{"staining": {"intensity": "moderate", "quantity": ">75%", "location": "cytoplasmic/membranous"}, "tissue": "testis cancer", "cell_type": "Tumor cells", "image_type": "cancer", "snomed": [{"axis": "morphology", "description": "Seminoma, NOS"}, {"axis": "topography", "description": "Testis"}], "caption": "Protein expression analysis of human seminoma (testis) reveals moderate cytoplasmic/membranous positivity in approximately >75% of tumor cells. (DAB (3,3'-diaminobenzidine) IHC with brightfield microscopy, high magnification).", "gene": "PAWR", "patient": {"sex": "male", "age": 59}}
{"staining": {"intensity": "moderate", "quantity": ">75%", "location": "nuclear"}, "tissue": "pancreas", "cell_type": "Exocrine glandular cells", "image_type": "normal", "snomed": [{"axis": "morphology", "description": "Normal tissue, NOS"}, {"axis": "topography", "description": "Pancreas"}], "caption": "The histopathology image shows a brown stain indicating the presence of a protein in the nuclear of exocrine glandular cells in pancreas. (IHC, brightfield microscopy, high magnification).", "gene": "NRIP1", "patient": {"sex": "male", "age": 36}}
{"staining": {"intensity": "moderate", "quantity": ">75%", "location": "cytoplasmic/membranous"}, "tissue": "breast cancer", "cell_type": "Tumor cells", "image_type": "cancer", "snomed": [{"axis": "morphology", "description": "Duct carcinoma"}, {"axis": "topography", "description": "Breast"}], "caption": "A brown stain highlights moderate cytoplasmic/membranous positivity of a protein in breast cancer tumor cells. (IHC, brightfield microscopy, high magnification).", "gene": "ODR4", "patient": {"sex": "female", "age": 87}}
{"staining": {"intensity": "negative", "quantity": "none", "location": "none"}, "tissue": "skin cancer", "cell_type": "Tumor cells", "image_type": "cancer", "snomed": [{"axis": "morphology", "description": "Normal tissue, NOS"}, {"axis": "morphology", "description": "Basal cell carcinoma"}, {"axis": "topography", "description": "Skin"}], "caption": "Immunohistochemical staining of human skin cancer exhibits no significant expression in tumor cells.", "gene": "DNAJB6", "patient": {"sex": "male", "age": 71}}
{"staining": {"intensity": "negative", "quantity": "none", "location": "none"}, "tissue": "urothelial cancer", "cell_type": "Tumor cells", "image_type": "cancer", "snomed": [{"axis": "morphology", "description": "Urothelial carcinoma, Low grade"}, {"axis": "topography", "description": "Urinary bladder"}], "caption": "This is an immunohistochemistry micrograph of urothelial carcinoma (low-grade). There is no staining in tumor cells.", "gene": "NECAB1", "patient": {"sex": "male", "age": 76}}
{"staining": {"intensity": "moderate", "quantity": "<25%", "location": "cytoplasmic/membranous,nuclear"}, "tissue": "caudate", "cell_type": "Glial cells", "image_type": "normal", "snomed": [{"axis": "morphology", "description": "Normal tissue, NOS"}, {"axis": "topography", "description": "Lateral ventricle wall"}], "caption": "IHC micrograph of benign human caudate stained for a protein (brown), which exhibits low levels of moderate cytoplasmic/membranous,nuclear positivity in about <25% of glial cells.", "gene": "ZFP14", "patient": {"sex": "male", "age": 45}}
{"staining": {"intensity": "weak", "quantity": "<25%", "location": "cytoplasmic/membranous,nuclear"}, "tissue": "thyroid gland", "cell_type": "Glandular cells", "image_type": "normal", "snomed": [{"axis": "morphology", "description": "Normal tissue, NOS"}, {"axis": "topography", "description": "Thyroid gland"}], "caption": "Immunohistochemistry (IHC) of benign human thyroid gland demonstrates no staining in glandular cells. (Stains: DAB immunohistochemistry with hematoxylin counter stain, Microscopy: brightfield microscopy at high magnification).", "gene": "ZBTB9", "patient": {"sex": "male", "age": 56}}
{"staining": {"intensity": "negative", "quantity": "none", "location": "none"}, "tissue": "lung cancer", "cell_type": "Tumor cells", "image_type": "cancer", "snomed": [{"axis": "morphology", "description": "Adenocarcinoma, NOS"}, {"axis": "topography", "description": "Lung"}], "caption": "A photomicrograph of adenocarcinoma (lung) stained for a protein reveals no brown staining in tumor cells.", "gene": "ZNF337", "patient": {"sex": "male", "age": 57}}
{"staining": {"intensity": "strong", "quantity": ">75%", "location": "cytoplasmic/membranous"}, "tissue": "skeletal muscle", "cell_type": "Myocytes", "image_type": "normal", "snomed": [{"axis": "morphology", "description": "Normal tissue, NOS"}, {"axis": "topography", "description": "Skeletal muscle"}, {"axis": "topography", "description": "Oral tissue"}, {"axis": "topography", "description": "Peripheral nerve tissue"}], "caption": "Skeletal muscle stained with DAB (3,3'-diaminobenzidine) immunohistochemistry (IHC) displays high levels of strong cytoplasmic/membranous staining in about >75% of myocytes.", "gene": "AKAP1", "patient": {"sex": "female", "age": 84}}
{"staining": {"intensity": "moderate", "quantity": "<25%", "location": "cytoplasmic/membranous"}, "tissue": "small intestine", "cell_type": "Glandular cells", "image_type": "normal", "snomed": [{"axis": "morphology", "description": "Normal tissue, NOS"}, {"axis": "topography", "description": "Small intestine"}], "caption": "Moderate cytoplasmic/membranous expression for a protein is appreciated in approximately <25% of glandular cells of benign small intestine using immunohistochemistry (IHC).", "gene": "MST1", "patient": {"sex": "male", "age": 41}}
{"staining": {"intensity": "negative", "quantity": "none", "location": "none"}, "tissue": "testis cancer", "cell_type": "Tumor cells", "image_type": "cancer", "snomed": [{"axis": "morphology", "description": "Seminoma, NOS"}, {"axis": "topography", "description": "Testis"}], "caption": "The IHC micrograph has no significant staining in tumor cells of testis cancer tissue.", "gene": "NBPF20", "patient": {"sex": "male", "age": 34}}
=======
● Problem
The whole listing, restated word for word, is the expected answer.

● Completed exercise
{"staining": {"intensity": "moderate", "quantity": ">75%", "location": "cytoplasmic/membranous"}, "tissue": "testis cancer", "cell_type": "Tumor cells", "image_type": "cancer", "snomed": [{"axis": "morphology", "description": "Seminoma, NOS"}, {"axis": "topography", "description": "Testis"}], "caption": "Protein expression analysis of human seminoma (testis) reveals moderate cytoplasmic/membranous positivity in approximately >75% of tumor cells. (DAB (3,3'-diaminobenzidine) IHC with brightfield microscopy, high magnification).", "gene": "PAWR", "patient": {"sex": "male", "age": 59}}
{"staining": {"intensity": "moderate", "quantity": ">75%", "location": "nuclear"}, "tissue": "pancreas", "cell_type": "Exocrine glandular cells", "image_type": "normal", "snomed": [{"axis": "morphology", "description": "Normal tissue, NOS"}, {"axis": "topography", "description": "Pancreas"}], "caption": "The histopathology image shows a brown stain indicating the presence of a protein in the nuclear of exocrine glandular cells in pancreas. (IHC, brightfield microscopy, high magnification).", "gene": "NRIP1", "patient": {"sex": "male", "age": 36}}
{"staining": {"intensity": "moderate", "quantity": ">75%", "location": "cytoplasmic/membranous"}, "tissue": "breast cancer", "cell_type": "Tumor cells", "image_type": "cancer", "snomed": [{"axis": "morphology", "description": "Duct carcinoma"}, {"axis": "topography", "description": "Breast"}], "caption": "A brown stain highlights moderate cytoplasmic/membranous positivity of a protein in breast cancer tumor cells. (IHC, brightfield microscopy, high magnification).", "gene": "ODR4", "patient": {"sex": "female", "age": 87}}
{"staining": {"intensity": "negative", "quantity": "none", "location": "none"}, "tissue": "skin cancer", "cell_type": "Tumor cells", "image_type": "cancer", "snomed": [{"axis": "morphology", "description": "Normal tissue, NOS"}, {"axis": "morphology", "description": "Basal cell carcinoma"}, {"axis": "topography", "description": "Skin"}], "caption": "Immunohistochemical staining of human skin cancer exhibits no significant expression in tumor cells.", "gene": "DNAJB6", "patient": {"sex": "male", "age": 71}}
{"staining": {"intensity": "negative", "quantity": "none", "location": "none"}, "tissue": "urothelial cancer", "cell_type": "Tumor cells", "image_type": "cancer", "snomed": [{"axis": "morphology", "description": "Urothelial carcinoma, Low grade"}, {"axis": "topography", "description": "Urinary bladder"}], "caption": "This is an immunohistochemistry micrograph of urothelial carcinoma (low-grade). There is no staining in tumor cells.", "gene": "NECAB1", "patient": {"sex": "male", "age": 76}}
{"staining": {"intensity": "moderate", "quantity": "<25%", "location": "cytoplasmic/membranous,nuclear"}, "tissue": "caudate", "cell_type": "Glial cells", "image_type": "normal", "snomed": [{"axis": "morphology", "description": "Normal tissue, NOS"}, {"axis": "topography", "description": "Lateral ventricle wall"}], "caption": "IHC micrograph of benign human caudate stained for a protein (brown), which exhibits low levels of moderate cytoplasmic/membranous,nuclear positivity in about <25% of glial cells.", "gene": "ZFP14", "patient": {"sex": "male", "age": 45}}
{"staining": {"intensity": "weak", "quantity": "<25%", "location": "cytoplasmic/membranous,nuclear"}, "tissue": "thyroid gland", "cell_type": "Glandular cells", "image_type": "normal", "snomed": [{"axis": "morphology", "description": "Normal tissue, NOS"}, {"axis": "topography", "description": "Thyroid gland"}], "caption": "Immunohistochemistry (IHC) of benign human thyroid gland demonstrates no staining in glandular cells. (Stains: DAB immunohistochemistry with hematoxylin counter stain, Microscopy: brightfield microscopy at high magnification).", "gene": "ZBTB9", "patient": {"sex": "male", "age": 56}}
{"staining": {"intensity": "negative", "quantity": "none", "location": "none"}, "tissue": "lung cancer", "cell_type": "Tumor cells", "image_type": "cancer", "snomed": [{"axis": "morphology", "description": "Adenocarcinoma, NOS"}, {"axis": "topography", "description": "Lung"}], "caption": "A photomicrograph of adenocarcinoma (lung) stained for a protein reveals no brown staining in tumor cells.", "gene": "ZNF337", "patient": {"sex": "male", "age": 57}}
{"staining": {"intensity": "strong", "quantity": ">75%", "location": "cytoplasmic/membranous"}, "tissue": "skeletal muscle", "cell_type": "Myocytes", "image_type": "normal", "snomed": [{"axis": "morphology", "description": "Normal tissue, NOS"}, {"axis": "topography", "description": "Skeletal muscle"}, {"axis": "topography", "description": "Oral tissue"}, {"axis": "topography", "description": "Peripheral nerve tissue"}], "caption": "Skeletal muscle stained with DAB (3,3'-diaminobenzidine) immunohistochemistry (IHC) displays high levels of strong cytoplasmic/membranous staining in about >75% of myocytes.", "gene": "AKAP1", "patient": {"sex": "female", "age": 84}}
{"staining": {"intensity": "moderate", "quantity": "<25%", "location": "cytoplasmic/membranous"}, "tissue": "small intestine", "cell_type": "Glandular cells", "image_type": "normal", "snomed": [{"axis": "morphology", "description": "Normal tissue, NOS"}, {"axis": "topography", "description": "Small intestine"}], "caption": "Moderate cytoplasmic/membranous expression for a protein is appreciated in approximately <25% of glandular cells of benign small intestine using immunohistochemistry (IHC).", "gene": "MST1", "patient": {"sex": "male", "age": 41}}
{"staining": {"intensity": "negative", "quantity": "none", "location": "none"}, "tissue": "testis cancer", "cell_type": "Tumor cells", "image_type": "cancer", "snomed": [{"axis": "morphology", "description": "Seminoma, NOS"}, {"axis": "topography", "description": "Testis"}], "caption": "The IHC micrograph has no significant staining in tumor cells of testis cancer tissue.", "gene": "NBPF20", "patient": {"sex": "male", "age": 34}}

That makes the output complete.